Bookmark and Share

Notice: On March 31, it was announced that Statalist is moving from an email list to a forum. The old list will shut down on April 23, and its replacement, statalist.org is already up and running.


[Date Prev][Date Next][Thread Prev][Thread Next][Date Index][Thread Index]

Re: st: Independent variable censoring


From   Maarten Buis <maartenlbuis@gmail.com>
To   statalist@hsphsun2.harvard.edu
Subject   Re: st: Independent variable censoring
Date   Mon, 4 Mar 2013 10:25:44 +0100

> On Sun, Mar 3, 2013 at 9:48 PM, Nikos Kakouros wrote:
>> This may be a silly question (I should prefix all my stata posts with
>> that) but what is the best way to handle a heavily left-censored
>> predictor (independent) variable in a linear regression model?

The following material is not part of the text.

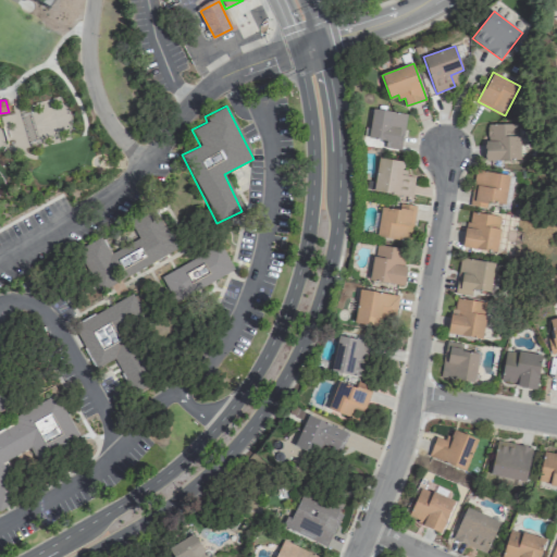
[(373,109),(407,115),(401,146),(368,139),(373,109)]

On Sun, Mar 3, 2013 at 10:26 PM, Maarten Buis wrote:
> The reason for that is that the distribution of the independent
> variables is even less relevant than the distribution of the dependent
> variable. What you need to take care of is whether the effect of your
> independent variable is linear. It may make sense to add your variable
> linearly together with an indicator variable for whether that variable
> was censored or not. In essence this adds a "jump" in your regression
> line at the point of censoring.

Here is an example of how I would do that. Notice that this is not a
censored independent variable, but an independent variable that for
other reasons has one "special" value we want to take into account.
This reinforces the point that there is nothing special about a
censored independent variable.

*------------------ begin example ------------------
sysuse nlsw88, clear

gen byte black = race == 2 if race < 3
label variable black "race"
label define black 0 "white" ///
                   1 "black"
label value black black

// 40 hours per week might be a tiny bit special:
spikeplot hours

gen byte fulltime = hours == 40 if hours < .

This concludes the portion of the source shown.